Le Parti des ouvriers communiste tunisien (Poct), qui réunit son congrès du 22 au 24 juillet à Tunis, n’écarte pas la possibilité de changer de nom, et de se débarrasser de l’étiquette communiste.
Par Ridha Kéfi


Cette possibilité a été, en tout cas, examinée au cours de la seconde journée des travaux du congrès. Le porte-parole officiel du parti, Hamma Hammami, a précisé, dans une déclaration à l’agence Tap, que ce changement concerne le terme «communiste» en raison des préjugés à ce propos dans la rue tunisienne, ajoutant cependant que «rien n’est définitif» sur cette question, encore discutée par les congressistes.

Le triomphe de l’économie de marché
Concernant ce projet de changement du nom du parti, les analyses des participants se veulent à la fois réalistes et pragmatiques.
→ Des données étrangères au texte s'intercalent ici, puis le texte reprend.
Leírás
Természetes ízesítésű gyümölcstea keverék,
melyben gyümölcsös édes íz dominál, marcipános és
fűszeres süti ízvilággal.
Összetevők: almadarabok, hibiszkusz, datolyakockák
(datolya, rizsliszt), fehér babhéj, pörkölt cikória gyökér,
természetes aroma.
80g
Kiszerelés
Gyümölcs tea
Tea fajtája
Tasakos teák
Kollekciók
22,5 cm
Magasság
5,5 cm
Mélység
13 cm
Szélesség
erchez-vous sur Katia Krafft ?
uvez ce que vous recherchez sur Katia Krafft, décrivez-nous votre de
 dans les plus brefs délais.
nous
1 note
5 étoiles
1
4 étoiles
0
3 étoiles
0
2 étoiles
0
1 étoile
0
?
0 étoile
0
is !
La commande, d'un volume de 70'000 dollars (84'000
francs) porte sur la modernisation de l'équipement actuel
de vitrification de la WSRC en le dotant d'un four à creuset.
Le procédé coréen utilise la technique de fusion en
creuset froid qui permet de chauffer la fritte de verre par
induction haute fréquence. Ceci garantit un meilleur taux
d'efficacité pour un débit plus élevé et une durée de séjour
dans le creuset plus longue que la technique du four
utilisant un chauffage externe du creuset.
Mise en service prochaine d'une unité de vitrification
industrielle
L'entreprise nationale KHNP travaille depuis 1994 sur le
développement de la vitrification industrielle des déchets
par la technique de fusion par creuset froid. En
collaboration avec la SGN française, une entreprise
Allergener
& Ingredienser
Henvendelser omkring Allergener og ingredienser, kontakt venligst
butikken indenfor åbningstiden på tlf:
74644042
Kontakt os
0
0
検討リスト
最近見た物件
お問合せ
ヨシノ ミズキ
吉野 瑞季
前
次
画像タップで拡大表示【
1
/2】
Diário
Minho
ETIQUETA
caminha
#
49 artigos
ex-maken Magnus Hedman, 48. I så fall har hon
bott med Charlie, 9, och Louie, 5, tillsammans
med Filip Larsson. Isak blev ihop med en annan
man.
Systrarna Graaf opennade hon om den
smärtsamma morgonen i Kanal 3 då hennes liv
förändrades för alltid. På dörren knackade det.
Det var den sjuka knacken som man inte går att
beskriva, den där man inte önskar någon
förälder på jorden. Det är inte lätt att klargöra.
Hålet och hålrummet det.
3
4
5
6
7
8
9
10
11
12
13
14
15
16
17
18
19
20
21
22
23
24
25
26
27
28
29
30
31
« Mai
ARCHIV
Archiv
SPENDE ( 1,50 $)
Le communisme historique est mort avec la chute du mur de Berlin en 1989. Depuis cette date, l’économie de marché et le libéralisme économique en général ont fini par dominer le monde. Un pays de vieille tradition communiste comme la Chine a fini par se mettre à l’heure de la mondialisation des marchés et de la globalisation des flux financiers. Finalement, le communisme continue de survivre, difficilement, dans deux pays: la Corée du Nord et Cuba, qui sont – ceci explique-t-il cela ? –parmi les plus pauvres et les plus despotiques au monde.
Face à ces évolutions, continuer de se réclamer du communisme, avec son héritage de totalitarisme et d’incurie économique, pourrait s’avérer suicidaire pour un parti comme le Poct.
Ce mouvement, dont la contribution à la lutte contre les dictatures de Bourguiba et de Ben Ali n’est pas le moindre de ses mérites a donc de bonnes raisons de vouloir ainsi se distinguer du communisme et de se présenter désormais comme un parti à dimension socialiste et altermondialiste. Sa place sur la scène tunisienne est d’autant plus assurée que le pays, qui a fait le choix de la libéralisation économique, a besoin de correctifs, notamment sociaux.

Un nouveau rôle pour le Poct
La révolution a montré que le libéralisme tout azimut, adopté définitivement par la Tunisie dans les années 1990, avec la signature d’un accord d’association avec l’Union européenne portant création d’une zone de libre échange et l’adhésion à l’Organisation mondiale du commerce, s’est finalement traduit par un creusement des écarts entre les couches sociales et entre les régions. Un parti comme le Poct, très proche de la classe ouvrière et des couches défavorisés et très bien implanté dans les régions intérieures, pourrait aider, par son appoint critique et sa force de proposition, à corriger les abus et les déviances d’une économie trop libérée des garde-fous de l’intérêt public et de la justice sociale.
Le changement de dénomination du parti devrait aussi tenir compte de la mutation actuelle du parti d’un mouvement de contestation politique, longtemps confiné dans l’action clandestine – pour éviter les procès et les condamnations à la prison –, à une formation dotée d’une grande capacité de mobilisation populaire et, mieux encore, à une force de proposition dont les points de vue vont désormais peser sur les choix nationaux.